Las personas morían de fatiga al no poder descansar. Madre Guare les pidió a las mujeres que prepararan tanta comida como fuera posible. Así comenzaron a cocer deliciosos ollucos que combinaron con tapir. Cocinaron todo lo que tuvieron al alcance, y cuanto tapir encontraban lo preparaban. Los hombres comieron y comieron, tanto que se quedaron dormidos luego de ver que las mujeres retozaban de satisfacción. Los que estaban aún despiertos seguían preparando en la gran hoguera que ardía de luz en el centro del pueblo. De repente, un hombre de pelo negro y tez color panela llegó y comenzó a comer.

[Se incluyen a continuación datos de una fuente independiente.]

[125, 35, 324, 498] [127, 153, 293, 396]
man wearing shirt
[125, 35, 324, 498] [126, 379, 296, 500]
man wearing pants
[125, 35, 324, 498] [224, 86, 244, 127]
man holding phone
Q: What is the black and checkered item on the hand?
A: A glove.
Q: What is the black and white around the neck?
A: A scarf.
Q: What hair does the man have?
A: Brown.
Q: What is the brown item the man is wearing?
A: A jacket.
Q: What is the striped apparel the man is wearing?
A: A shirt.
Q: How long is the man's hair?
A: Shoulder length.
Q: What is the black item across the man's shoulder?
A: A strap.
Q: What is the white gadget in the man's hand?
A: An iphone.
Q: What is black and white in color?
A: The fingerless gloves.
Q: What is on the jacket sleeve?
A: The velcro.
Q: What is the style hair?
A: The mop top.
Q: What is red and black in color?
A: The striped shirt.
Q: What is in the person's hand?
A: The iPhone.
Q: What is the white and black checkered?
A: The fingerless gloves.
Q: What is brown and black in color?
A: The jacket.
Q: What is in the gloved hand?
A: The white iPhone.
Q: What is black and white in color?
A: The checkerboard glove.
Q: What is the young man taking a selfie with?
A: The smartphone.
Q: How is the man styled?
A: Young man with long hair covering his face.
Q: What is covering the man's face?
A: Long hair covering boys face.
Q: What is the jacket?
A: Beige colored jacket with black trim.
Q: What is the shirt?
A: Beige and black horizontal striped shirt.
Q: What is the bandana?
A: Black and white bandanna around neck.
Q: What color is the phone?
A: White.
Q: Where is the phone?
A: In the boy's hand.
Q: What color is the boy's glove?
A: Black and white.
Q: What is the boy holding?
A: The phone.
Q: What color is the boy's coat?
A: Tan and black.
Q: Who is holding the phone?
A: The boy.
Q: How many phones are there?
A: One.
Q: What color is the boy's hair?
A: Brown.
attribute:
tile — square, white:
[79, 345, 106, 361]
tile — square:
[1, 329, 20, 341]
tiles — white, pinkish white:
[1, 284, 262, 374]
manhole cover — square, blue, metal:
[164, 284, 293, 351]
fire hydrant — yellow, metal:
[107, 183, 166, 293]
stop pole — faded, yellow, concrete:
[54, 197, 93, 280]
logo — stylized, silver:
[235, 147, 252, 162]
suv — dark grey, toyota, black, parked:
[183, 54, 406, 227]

Los pocos que quedaban despiertos no creían que existiera un ser que pudiera ingerir tanto, y sintieron miedo. Pensaban que, tan pronto terminara el olluco y el tapir servido, seguiría con ellos. Pero el hijo de Huari, de tanto comer, no pudo cambiar su jeta de tapir, y los lugareños, sin más ni más, lo cocinaron. La última, despierte, la madre Guare se tragó lo último. Una vez dormidos, poco a poco la luz comenzó a amainar. Las luces viajaron, dejando esa lastimera letanía de nombres susurrados sin cesar, susurros que dejaban una sombra marcada en el suelo. Así se supo de dónde venían y dónde volvieron. Las luces ahora le reclaman en el crepúsculo al padre Aconcagua, a quien iluminan temprano para no dejarlo dormir. Le reclaman por haber creado a su hijo, al hijo de Huari.